Lawrence Hill | Fiction
The book is the perfect follow-up novel after reading Homegoing and learning about the slave trade, and appreciating The Underground Railway about slavery and the fight for freedom. Someone Knows My Name is another fictionalized book about slavery, but in this novel, the slave truly does gain her freedom. Her journey from Africa to South Carolina to New York to Nova Scotia to Africa to London is a truly remarkable story.
Solidly based in history, Aminata Diallo is stolen from her African village in 1756 when she is eleven. She endures many hardships, cruelties, and humiliations. However, this novel explores her journey towards freedom, with its myriad of experiences -- disappointments, setbacks, mistrust, trust, and occasional compassion. Aminata becomes the author of the Book of Negroes, a record of 3000 black women, men, and children who served the British during the Revolutionary War, in exchange for freedom and transport to Nova Scotia from New York and other places in the east. (You can see The Book of Negroes in the National Archives of the United States, Canada, or England).
I loved this book! It is well written, compelling, and fascinating.
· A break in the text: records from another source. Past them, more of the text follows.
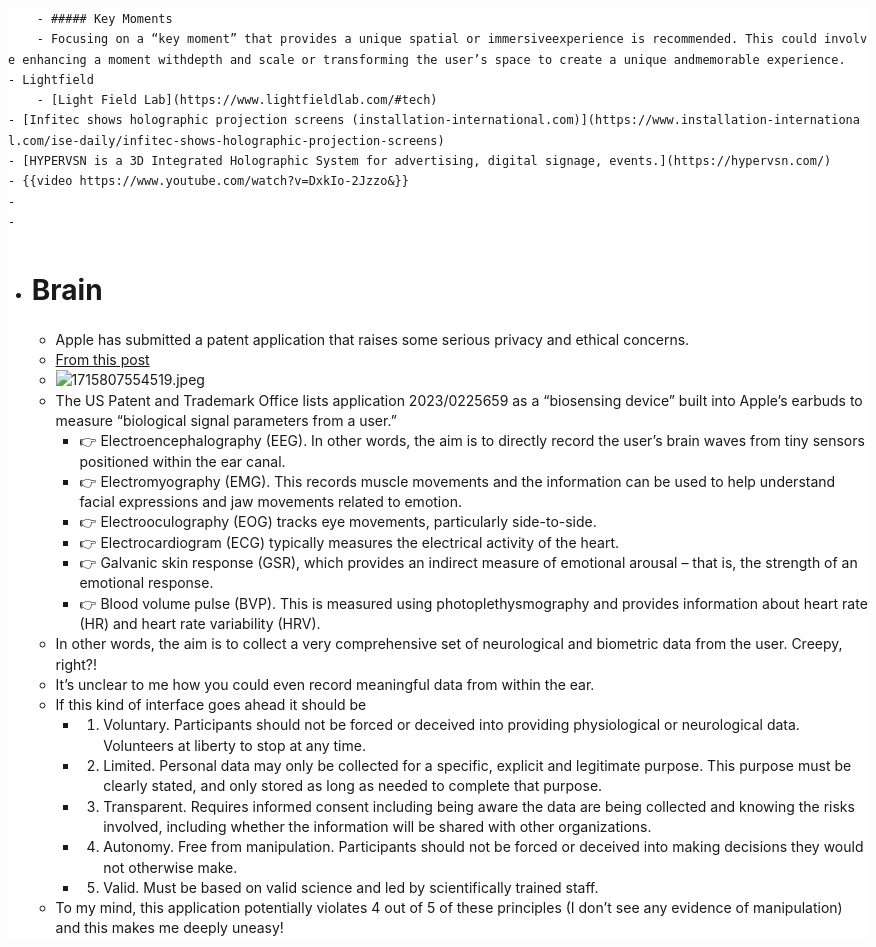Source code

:		- ##### Key Moments
		- Focusing on a “key moment” that provides a unique spatial or immersiveexperience is recommended. This could involve enhancing a moment withdepth and scale or transforming the user’s space to create a unique andmemorable experience.
	- Lightfield
		- [Light Field Lab](https://www.lightfieldlab.com/#tech)
	- [Infitec shows holographic projection screens (installation-international.com)](https://www.installation-international.com/ise-daily/infitec-shows-holographic-projection-screens)
	- [HYPERVSN is a 3D Integrated Holographic System for advertising, digital signage, events.](https://hypervsn.com/)
	- {{video https://www.youtube.com/watch?v=DxkIo-2Jzzo&}}
	-
	-
- # Brain
	- Apple has submitted a patent application that raises some serious privacy and ethical concerns.
	- [From this post](https://www.linkedin.com/feed/update/urn:li:activity:7196781454519877632/)
	- ![1715807554519.jpeg](../assets/1715807554519_1716117593773_0.jpeg)
	- The US Patent and Trademark Office lists application 2023/0225659 as a “biosensing device” built into Apple’s earbuds to measure “biological signal parameters from a user.”
		- 👉 Electroencephalography (EEG). In other words, the aim is to directly record the user’s brain waves from tiny sensors positioned within the ear canal.
		- 👉 Electromyography (EMG). This records muscle movements and the information can be used to help understand facial expressions and jaw movements related to emotion.
		- 👉 Electrooculography (EOG) tracks eye movements, particularly side-to-side.
		- 👉 Electrocardiogram (ECG) typically measures the electrical activity of the heart.
		- 👉 Galvanic skin response (GSR), which provides an indirect measure of emotional arousal – that is, the strength of an emotional response.
		- 👉 Blood volume pulse (BVP). This is measured using photoplethysmography and provides information about heart rate (HR) and heart rate variability (HRV).
	- In other words, the aim is to collect a very comprehensive set of neurological and biometric data from the user. Creepy, right?!
	- It’s unclear to me how you could even record meaningful data from within the ear.
	- If this kind of interface goes ahead it should be
		- 1. Voluntary. Participants should not be forced or deceived into providing physiological or neurological data. Volunteers at liberty to stop at any time.
		- 2. Limited. Personal data may only be collected for a specific, explicit and legitimate purpose. This purpose must be clearly stated, and only stored as long as needed to complete that purpose.
		- 3. Transparent. Requires informed consent including being aware the data are being collected and knowing the risks involved, including whether the information will be shared with other organizations.
		- 4. Autonomy. Free from manipulation. Participants should not be forced or deceived into making decisions they would not otherwise make.
		- 5. Valid. Must be based on valid science and led by scientifically trained staff.
	- To my mind, this application potentially violates 4 out of 5 of these principles (I don’t see any evidence of manipulation) and this makes me deeply uneasy!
It is about 500 pages, so it takes a while, but it is one of those long books that you don’t want to end ... every chapter reveals something new and intriguing. Three times I checked to confirm that Someone Knows My Name was written by a man. I am always in awe when I feel a male author can truly represent the thoughts, feelings, and experiences of a woman, and Lawrence Hill does that unerringly. And then to reach the end and discover that he is a Canadian, born and raised in Toronto – I was even more impressed. While he wrote about slavery in the not-yet-united-states, I suspect he was inspired by the role Nova Scotia played in the salvation of these slaves.
I fully recommend Someone Knows My Name. And I am very grateful to Jan D, from the Casting Crew book club, who suggested in this book as a 2016 read, and when we rejected it, fought for it again in 2017. She was right all along!